In [87]:
from PIL import Image
import pytesseract
import matplotlib.pyplot as plt
import cv2
import numpy as np 
import os

In [88]:
def calculate_brightness(image):
    # 將圖片轉換為灰階
    gray_image = image.convert('L')
    # 計算灰階圖片的平均亮度
    brightness = np.mean(gray_image)
    return brightness

def preprocess_image(image) :

    # 轉換為灰度圖像
    gray_image = image.convert('L')
    
    # 轉換為 OpenCV 圖像
    opencv_image = np.array(gray_image)
    
    # 光照均衡化
    equalized_image = cv2.equalizeHist(opencv_image)
    
    # Gamma 校正
    gamma = 1.5
    gamma_corrected_image = np.uint8(cv2.pow(equalized_image / 255.0, gamma) * 255)
    
    # 高斯模糊
    blurred_image = cv2.GaussianBlur(gamma_corrected_image, (5, 5), 0)
    
    # 適應性閾值處理
    adaptive_thresh = cv2.adaptiveThreshold(blurred_image, 255, cv2.ADAPTIVE_THRESH_MEAN_C, cv2.THRESH_BINARY_INV, 15, -15)
    
    # 色彩反轉
    inverted_image = cv2.bitwise_not(adaptive_thresh)
    
    # 去噪
    denoised_image = cv2.fastNlMeansDenoising(inverted_image, None, 30, 7, 21)
    
    # 轉換回 PIL 圖像
    preprocessed_image = Image.fromarray(denoised_image)

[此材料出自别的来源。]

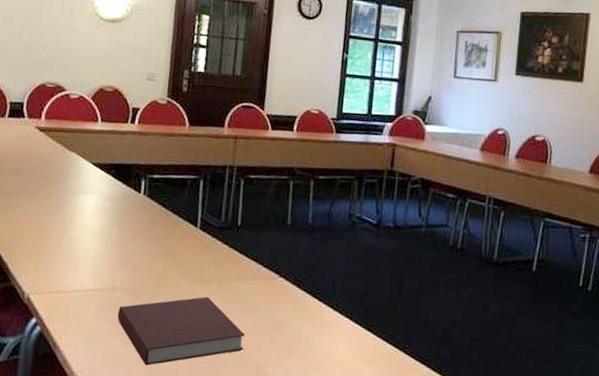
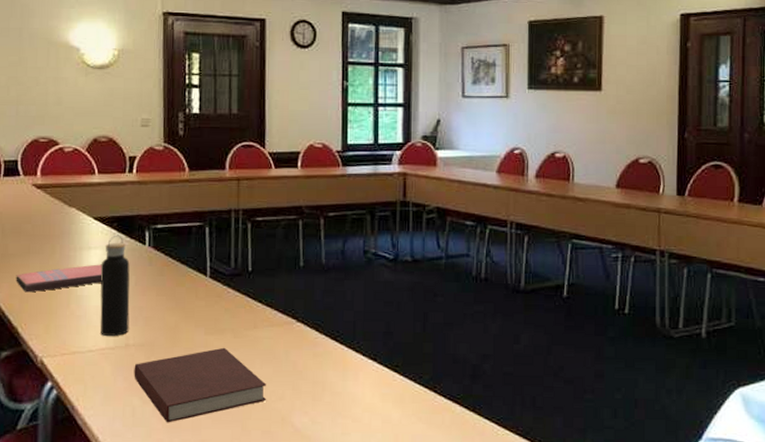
paperback book: none [10,208,96,231] -> present [16,264,103,293]
water bottle: none [89,181,124,279] -> present [100,234,130,337]

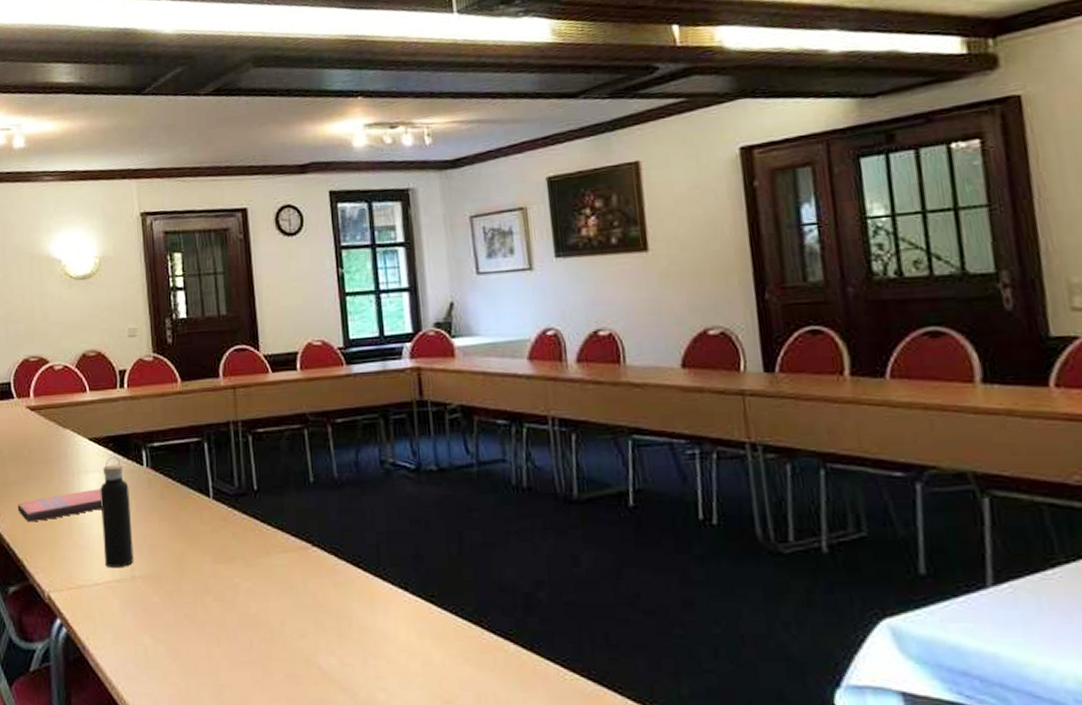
notebook: present [134,347,267,423] -> none [142,577,287,665]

    return preprocessed_image

def preprocess_image2(image) :
    # 轉換為灰度圖像
    gray_image = image.convert('L')
    
    # 轉換為 OpenCV 圖像
    opencv_image = np.array(gray_image)
    
    # 色彩反轉
    inverted_image = cv2.bitwise_not(opencv_image)
    
    # 適應性閾值處理
    adaptive_thresh = cv2.adaptiveThreshold(inverted_image, 255, cv2.ADAPTIVE_THRESH_MEAN_C, cv2.THRESH_BINARY_INV, 15, 15)

    # 去噪
    denoised_image = cv2.fastNlMeansDenoising(adaptive_thresh, None, 30, 7, 21)
    
    # 轉換回 PIL 圖像
    preprocessed_image = Image.fromarray(denoised_image)

    return preprocessed_image

def preprocess_image3(image) :
    # 轉換為灰度圖像
    gray_image = image.convert('L')
    
    # 轉換為 OpenCV 圖像
    opencv_image = np.array(gray_image)

    # Gamma 校正
    gamma = 1.5
    gamma_corrected_image = np.uint8(cv2.pow(opencv_image / 255.0, gamma) * 255)
    
    # 轉換回 PIL 圖像
    preprocessed_image = Image.fromarray(gamma_corrected_image)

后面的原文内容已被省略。